According to Gross, his dad would end his talks by saying he hopes his loved ones “die young as late in life as possible.” Gross thought that sentiment was beautiful, and it inspired him to teach others how to overcome the stress and cynicism of adulthood and maintain that childlike passion for life.
“I think sometimes adults stop playing. We stop exploring. We stop having that same child-like hunger for fun and wonder and joy. And when we do that, we really stop fully living,” Gross said.
However, he emphasized that there’s no one-size-fits-all method for everyone. Encouraging everyone to go out and do something random like jumping rope is not what fun is about, according to Gross. Instead, he said people need to find and figure out what their own ‘fun plan’ is; what they can do for themselves to evoke a sense of feeling alive and connected to the word around them.
“My idea of a total success would be that everyone who came enjoyed their time there, that they actually had fun, met great people, and took away some ideas that were inspirational and helped them lead a more joyful life,” Gross said.

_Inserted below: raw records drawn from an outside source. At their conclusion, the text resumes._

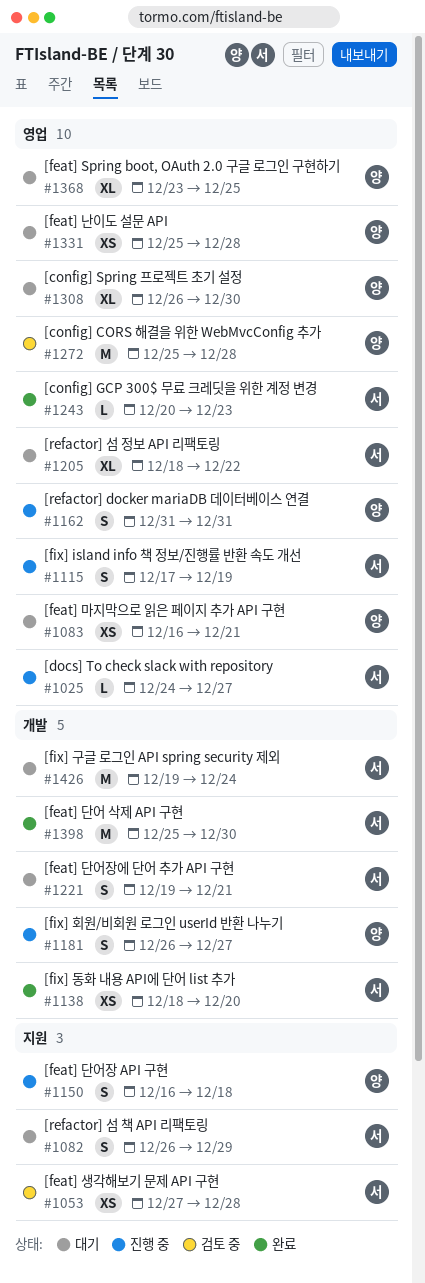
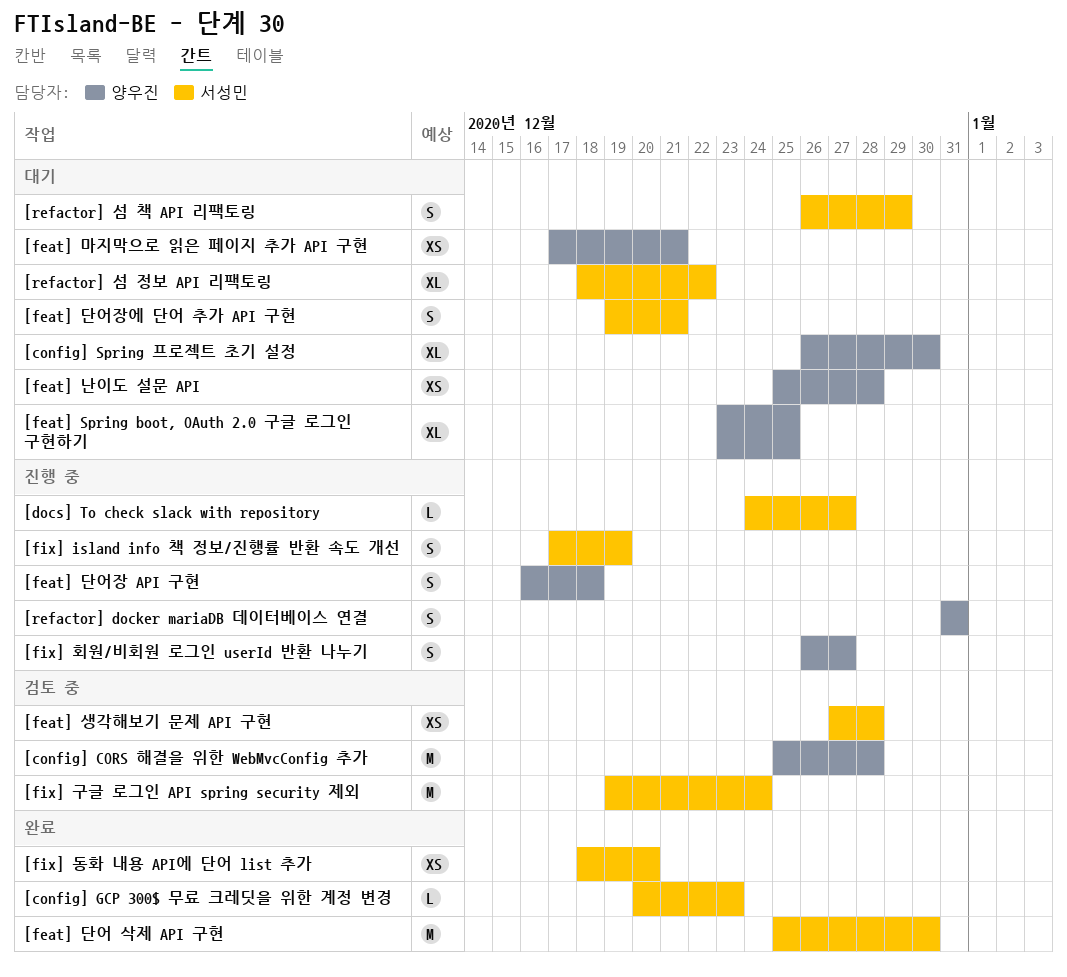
[feat] 마지막으로 읽은 페이지 추가 API 구현, start: Dec 16 -> Dec 17
[fix] 구글 로그인 API spring security 제외, status: 대기 -> 검토 중

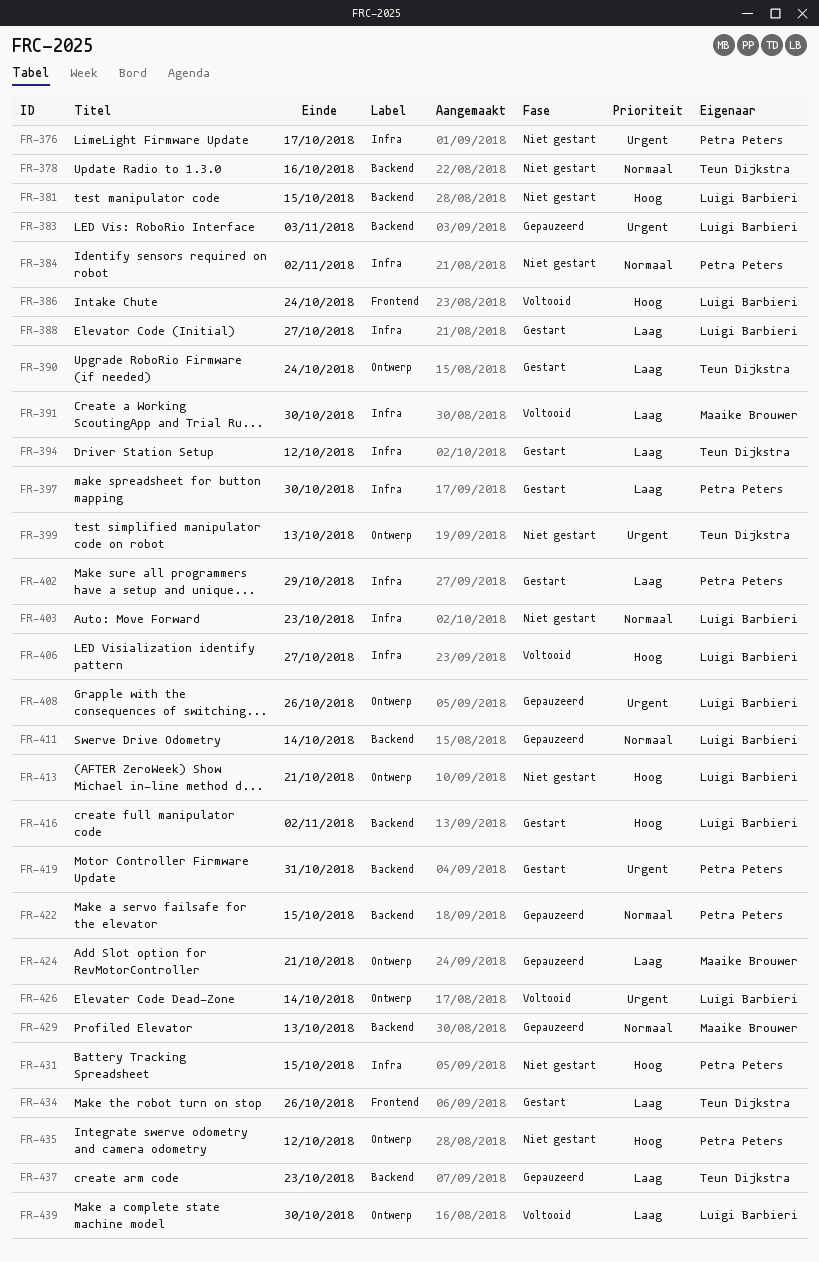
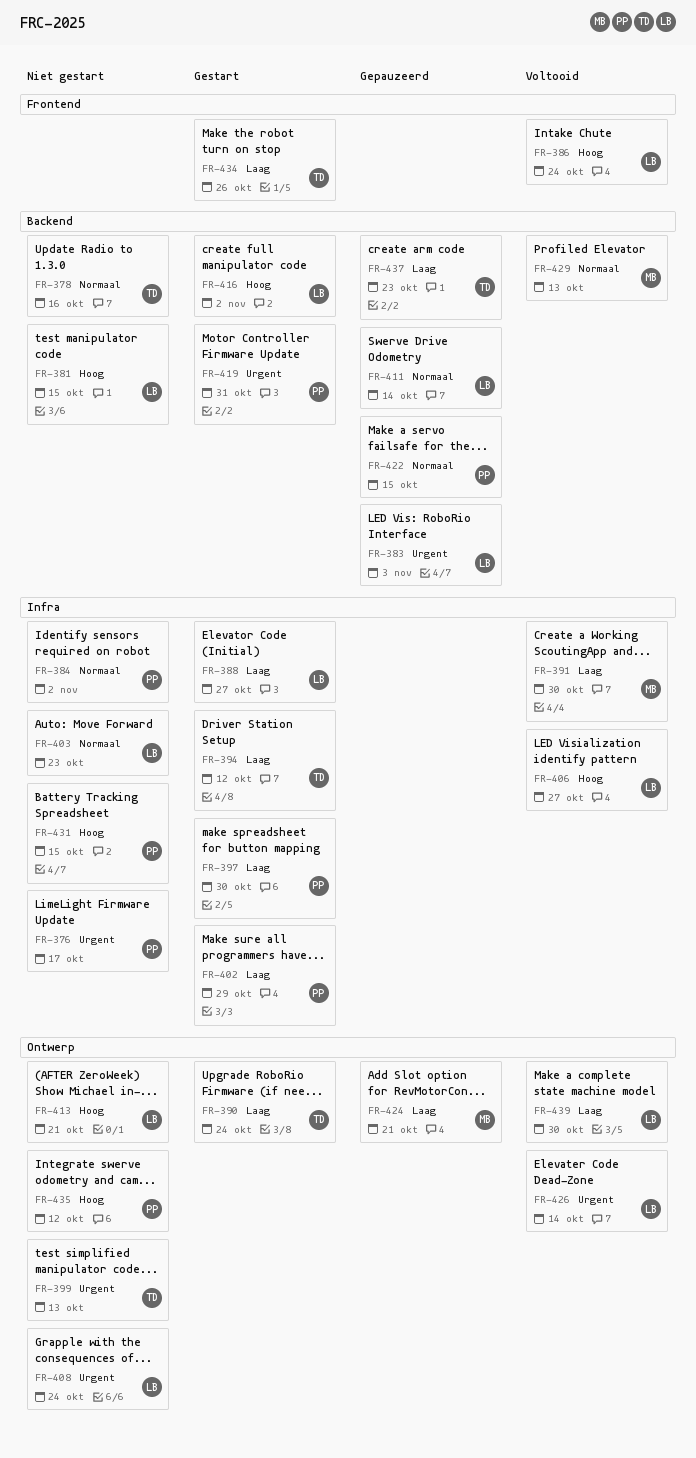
FR-408, status: Gepauzeerd -> Niet gestart
FR-408, due: Oct 26 -> Oct 24
FR-429, status: Gepauzeerd -> Voltooid

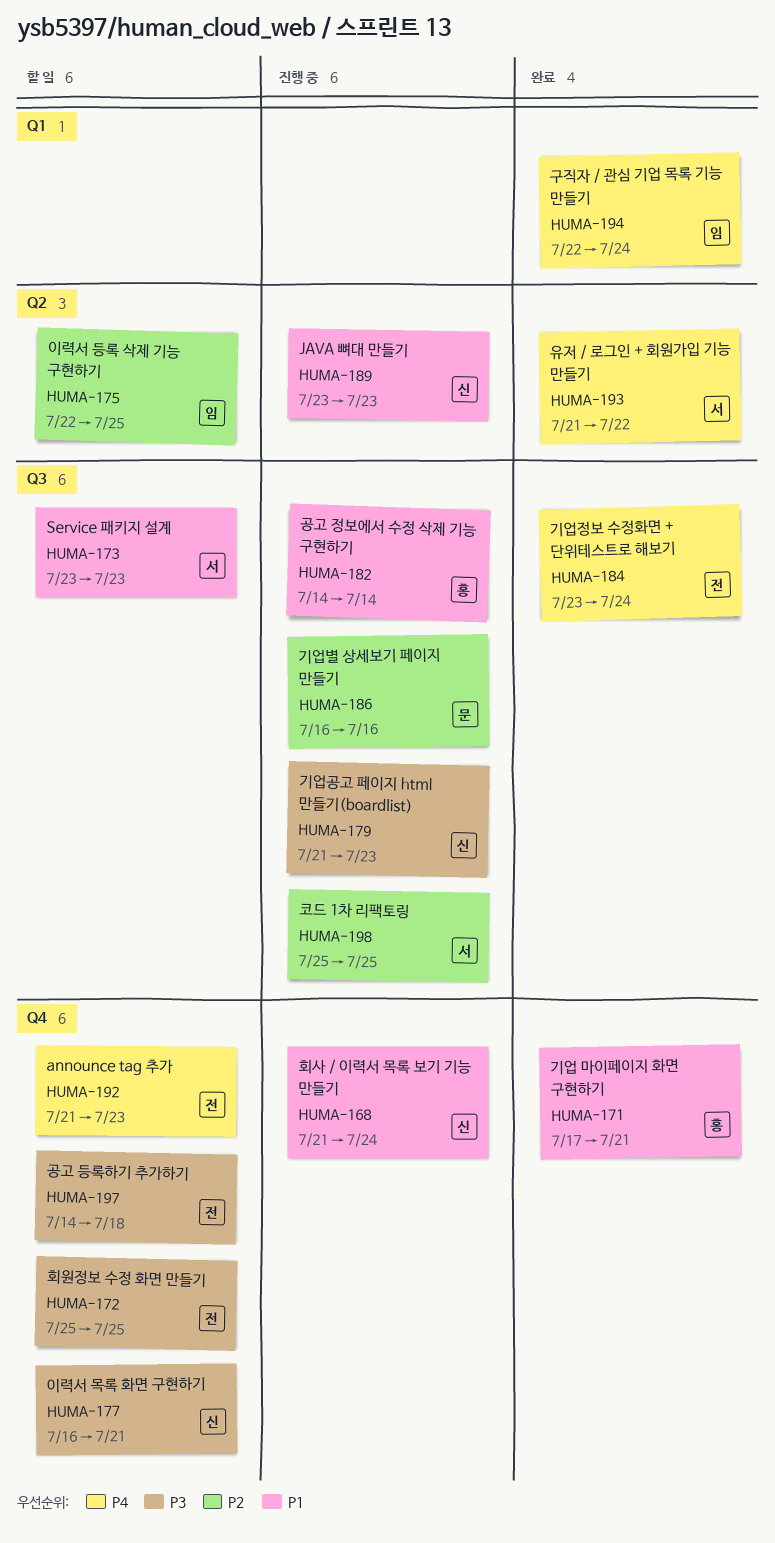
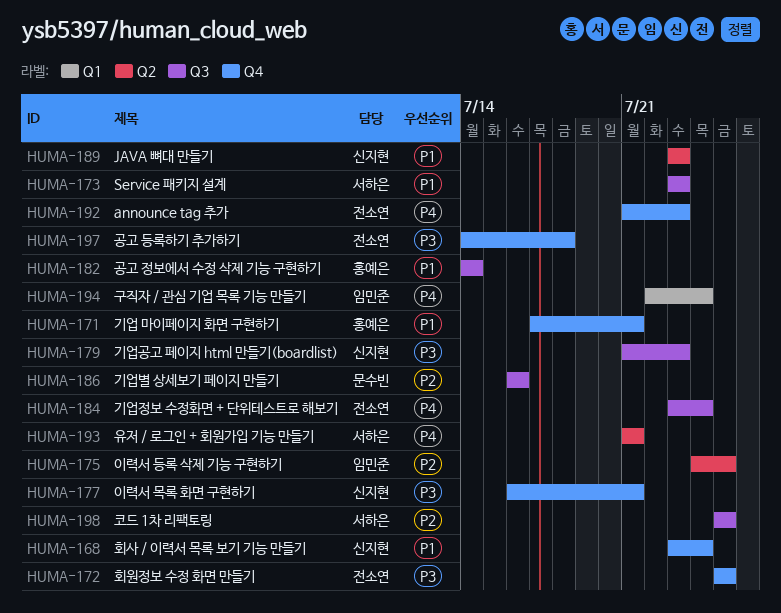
HUMA-168, start: Jul 21 -> Jul 23
HUMA-175, start: Jul 22 -> Jul 24
HUMA-193, due: Jul 22 -> Jul 21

To Gross, there is no better feeling than helping people find the things they can do everyday to make life a little more fun. He hopes to expand the conversation of mental health beyond Mental Health Awareness Month, which is celebrated in May, to encourage people to have fun and play unabashedly.
“Everybody’s gonna face adversity in their life; some more than others. And the most important thing that helps us overcome adversity is to be loved and connected with other people,” Gross said. “Play, in my opinion, is that universal, loving connector.”